Dissection of Nitric Oxide binding pathway in Nitrobindins reveals hidden structural details

Nitric Oxide (NO) rebinding after a very short laser pulse (<10−12 s) has been investigated in nitrobindins (Nbs) from plant Arabidopsis thaliana (At[sbnd]Nb) and zebrafish Danio rerio (Dr-Nb). Nbs are ten-stranded anti-parallel all-β-barrel heme-proteins present along the evolutionary ladder, from bacteria to man. They display an open distal heme pocket, easily accessible to the bulk solvent, since the histidine residue, facing the distal side of the heme in most all-α-helical hemoproteins, is absent. Further, they display a proximal histidine residue as the fifth coordinating ligand to the heme-Fe atom, which is severely weakened, or even cleaved, upon NO binding; in particular, spectroscopic evidence shows that in NO-bound Dr-Nb(II) the proximal bond is absent, whereas in At-Nb(II) NO binding induces a structural stress. Noteworthy, NO geminate recombination is very fast in both Nb(II) proteins, being essentially completed within 3 × 10−11 s and involving >80 % of the photo-dissociated molecules.

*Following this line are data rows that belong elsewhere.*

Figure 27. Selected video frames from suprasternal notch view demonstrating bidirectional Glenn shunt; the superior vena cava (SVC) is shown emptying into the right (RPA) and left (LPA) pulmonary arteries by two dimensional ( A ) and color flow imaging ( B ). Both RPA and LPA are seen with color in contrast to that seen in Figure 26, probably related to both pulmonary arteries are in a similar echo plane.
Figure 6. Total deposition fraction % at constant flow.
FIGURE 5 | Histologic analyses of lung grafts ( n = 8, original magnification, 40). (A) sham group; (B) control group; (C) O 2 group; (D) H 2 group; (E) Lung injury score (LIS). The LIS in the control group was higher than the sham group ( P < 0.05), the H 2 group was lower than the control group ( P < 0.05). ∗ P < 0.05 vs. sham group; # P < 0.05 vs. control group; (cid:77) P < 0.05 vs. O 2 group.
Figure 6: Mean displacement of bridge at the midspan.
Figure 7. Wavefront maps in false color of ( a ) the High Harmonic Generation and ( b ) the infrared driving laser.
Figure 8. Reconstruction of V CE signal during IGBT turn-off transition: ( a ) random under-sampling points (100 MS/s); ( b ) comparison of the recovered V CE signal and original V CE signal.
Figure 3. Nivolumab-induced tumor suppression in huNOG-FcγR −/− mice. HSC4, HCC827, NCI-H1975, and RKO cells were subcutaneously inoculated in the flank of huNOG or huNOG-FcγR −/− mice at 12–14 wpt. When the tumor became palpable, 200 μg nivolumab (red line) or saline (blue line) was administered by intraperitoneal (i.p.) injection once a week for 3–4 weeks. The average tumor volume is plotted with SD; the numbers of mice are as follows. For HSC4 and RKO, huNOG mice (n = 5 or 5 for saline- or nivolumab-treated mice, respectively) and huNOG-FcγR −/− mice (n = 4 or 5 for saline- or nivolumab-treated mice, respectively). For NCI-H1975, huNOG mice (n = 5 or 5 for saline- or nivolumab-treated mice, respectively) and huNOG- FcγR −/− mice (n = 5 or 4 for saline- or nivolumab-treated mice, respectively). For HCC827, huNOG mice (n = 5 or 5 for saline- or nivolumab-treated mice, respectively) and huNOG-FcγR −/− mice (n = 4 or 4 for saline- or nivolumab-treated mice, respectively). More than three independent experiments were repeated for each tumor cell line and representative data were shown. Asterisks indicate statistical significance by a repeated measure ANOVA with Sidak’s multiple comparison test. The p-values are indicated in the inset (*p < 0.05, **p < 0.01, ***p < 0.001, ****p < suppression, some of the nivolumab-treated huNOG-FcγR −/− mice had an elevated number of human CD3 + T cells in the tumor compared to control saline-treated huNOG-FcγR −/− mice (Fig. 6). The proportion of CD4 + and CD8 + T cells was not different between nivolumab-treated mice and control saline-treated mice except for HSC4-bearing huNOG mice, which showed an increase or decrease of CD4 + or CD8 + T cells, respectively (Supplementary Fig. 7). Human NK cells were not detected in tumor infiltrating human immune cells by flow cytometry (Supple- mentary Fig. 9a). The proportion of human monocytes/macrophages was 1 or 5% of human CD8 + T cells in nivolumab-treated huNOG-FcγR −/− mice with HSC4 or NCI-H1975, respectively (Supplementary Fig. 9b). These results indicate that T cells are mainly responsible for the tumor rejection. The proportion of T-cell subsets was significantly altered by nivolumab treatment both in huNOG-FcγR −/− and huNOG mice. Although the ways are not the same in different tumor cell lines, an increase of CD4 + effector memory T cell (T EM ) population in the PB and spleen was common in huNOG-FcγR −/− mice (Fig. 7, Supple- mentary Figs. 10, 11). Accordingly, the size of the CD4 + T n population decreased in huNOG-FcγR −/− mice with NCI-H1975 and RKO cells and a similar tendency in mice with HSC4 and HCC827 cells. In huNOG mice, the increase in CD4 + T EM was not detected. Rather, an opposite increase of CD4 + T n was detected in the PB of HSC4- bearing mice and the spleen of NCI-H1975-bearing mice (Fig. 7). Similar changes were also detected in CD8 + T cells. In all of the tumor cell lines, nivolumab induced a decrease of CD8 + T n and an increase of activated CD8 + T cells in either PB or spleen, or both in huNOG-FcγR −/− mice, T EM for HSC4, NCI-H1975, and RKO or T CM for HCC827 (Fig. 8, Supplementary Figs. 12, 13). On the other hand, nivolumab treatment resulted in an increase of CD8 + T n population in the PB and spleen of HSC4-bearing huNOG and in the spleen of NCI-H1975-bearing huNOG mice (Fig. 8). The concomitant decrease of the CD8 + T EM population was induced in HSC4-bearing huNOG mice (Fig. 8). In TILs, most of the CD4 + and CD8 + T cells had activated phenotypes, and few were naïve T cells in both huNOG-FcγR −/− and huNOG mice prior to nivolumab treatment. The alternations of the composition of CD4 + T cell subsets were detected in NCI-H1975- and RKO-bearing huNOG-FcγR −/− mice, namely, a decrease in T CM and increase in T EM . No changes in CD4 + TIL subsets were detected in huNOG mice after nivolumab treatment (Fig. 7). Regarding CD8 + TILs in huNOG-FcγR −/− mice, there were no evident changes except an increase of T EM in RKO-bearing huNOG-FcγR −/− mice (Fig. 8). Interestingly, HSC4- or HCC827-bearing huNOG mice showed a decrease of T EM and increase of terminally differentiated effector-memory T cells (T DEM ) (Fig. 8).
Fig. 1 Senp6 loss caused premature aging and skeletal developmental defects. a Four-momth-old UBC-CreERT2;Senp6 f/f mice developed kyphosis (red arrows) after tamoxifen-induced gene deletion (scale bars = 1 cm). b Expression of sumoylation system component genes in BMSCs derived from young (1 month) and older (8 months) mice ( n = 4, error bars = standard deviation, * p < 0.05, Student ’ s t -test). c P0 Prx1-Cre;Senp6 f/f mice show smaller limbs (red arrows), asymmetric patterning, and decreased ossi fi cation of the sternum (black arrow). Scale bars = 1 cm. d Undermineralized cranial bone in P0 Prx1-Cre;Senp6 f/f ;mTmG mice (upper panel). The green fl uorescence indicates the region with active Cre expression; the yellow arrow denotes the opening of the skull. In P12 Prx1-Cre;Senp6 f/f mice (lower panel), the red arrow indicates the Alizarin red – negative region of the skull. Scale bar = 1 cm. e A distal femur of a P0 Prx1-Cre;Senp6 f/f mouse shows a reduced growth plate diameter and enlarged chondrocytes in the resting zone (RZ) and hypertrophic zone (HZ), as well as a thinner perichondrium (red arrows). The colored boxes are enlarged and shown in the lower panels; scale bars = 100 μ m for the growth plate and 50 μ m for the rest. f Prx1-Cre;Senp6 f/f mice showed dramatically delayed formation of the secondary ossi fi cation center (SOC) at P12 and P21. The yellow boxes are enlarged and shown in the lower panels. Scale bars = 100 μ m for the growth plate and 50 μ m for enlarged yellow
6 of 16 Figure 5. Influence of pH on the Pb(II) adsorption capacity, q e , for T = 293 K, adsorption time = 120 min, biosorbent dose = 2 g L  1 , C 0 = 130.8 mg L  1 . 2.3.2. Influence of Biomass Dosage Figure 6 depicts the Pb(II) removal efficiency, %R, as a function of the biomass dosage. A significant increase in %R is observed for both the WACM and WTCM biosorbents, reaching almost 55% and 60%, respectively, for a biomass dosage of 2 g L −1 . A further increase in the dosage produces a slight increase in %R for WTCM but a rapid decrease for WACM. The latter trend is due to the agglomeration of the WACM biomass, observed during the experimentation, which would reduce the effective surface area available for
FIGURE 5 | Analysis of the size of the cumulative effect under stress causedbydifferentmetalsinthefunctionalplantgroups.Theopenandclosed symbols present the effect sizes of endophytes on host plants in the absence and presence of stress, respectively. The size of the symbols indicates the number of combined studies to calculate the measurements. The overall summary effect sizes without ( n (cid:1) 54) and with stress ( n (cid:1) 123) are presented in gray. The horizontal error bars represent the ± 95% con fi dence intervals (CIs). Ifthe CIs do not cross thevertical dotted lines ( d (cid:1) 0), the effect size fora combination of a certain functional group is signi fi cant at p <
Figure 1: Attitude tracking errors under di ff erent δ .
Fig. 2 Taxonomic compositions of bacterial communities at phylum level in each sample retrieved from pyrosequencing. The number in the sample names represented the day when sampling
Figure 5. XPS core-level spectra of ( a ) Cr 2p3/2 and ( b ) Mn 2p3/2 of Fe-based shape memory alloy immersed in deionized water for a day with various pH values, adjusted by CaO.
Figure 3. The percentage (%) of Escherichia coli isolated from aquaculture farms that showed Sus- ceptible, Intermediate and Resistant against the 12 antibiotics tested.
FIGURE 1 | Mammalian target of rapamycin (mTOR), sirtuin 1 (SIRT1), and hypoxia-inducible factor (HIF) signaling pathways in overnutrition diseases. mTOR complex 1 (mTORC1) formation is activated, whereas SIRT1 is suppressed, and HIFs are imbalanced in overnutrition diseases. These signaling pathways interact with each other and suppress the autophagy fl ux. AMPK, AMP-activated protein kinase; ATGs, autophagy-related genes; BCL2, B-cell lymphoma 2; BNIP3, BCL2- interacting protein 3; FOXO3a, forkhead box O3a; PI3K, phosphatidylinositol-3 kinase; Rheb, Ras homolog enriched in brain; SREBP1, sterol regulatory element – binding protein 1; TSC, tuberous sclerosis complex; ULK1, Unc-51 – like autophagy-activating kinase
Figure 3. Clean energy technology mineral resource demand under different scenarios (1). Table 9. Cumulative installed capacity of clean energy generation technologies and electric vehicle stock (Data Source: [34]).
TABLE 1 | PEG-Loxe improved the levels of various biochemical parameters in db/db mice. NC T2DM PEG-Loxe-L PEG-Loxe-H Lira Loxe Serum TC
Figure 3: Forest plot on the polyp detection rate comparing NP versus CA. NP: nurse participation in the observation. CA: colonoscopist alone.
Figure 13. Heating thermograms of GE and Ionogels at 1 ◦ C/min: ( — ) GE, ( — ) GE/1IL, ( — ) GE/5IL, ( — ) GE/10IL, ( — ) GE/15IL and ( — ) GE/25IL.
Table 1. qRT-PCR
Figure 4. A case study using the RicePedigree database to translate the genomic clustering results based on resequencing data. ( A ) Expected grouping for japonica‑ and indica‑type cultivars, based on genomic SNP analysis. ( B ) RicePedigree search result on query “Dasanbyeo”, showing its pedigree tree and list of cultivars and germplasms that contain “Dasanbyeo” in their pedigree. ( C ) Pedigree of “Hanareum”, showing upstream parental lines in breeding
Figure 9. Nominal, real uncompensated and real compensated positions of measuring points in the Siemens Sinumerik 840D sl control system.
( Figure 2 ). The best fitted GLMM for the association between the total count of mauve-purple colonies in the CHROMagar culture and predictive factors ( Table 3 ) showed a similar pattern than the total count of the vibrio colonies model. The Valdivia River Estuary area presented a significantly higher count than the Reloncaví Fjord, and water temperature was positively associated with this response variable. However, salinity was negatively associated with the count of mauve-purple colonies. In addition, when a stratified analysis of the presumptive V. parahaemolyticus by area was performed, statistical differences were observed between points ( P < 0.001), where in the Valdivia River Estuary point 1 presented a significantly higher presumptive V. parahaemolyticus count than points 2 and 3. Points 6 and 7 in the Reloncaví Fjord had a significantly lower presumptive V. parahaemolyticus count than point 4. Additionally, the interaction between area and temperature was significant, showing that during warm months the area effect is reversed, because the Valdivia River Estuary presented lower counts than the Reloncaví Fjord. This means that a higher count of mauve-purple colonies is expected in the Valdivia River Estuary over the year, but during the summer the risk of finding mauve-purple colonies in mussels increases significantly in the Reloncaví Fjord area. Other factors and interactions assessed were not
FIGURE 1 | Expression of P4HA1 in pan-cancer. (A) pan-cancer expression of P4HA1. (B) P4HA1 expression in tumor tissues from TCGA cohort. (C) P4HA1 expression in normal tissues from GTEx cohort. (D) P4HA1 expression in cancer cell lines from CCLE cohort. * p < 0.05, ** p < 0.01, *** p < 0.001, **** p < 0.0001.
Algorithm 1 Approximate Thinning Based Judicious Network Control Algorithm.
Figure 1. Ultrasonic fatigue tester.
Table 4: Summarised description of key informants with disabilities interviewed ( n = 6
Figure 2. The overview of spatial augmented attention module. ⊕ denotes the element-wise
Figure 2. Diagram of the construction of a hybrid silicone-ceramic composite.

This behavior is drastically different from what observed in α-helical heme-proteins, such as myoglobin and hemoglobin, which show a multiphasic and slower geminate rebinding process. Thus, it suggests that the open heme pocket does not facilitate the outward diffusion of the photo-dissociated NO, but instead the lack of residues in the immediate proximity likely helps the ligand to keep an optimal space configuration for fast rebinding. The dissection of outward and inward ligand pathway steps allows a better comprehension of determinants for NO binding to heme-proteins, a crucial event for blood flow regulation in poorly vascularized tissues, like the eye's retina.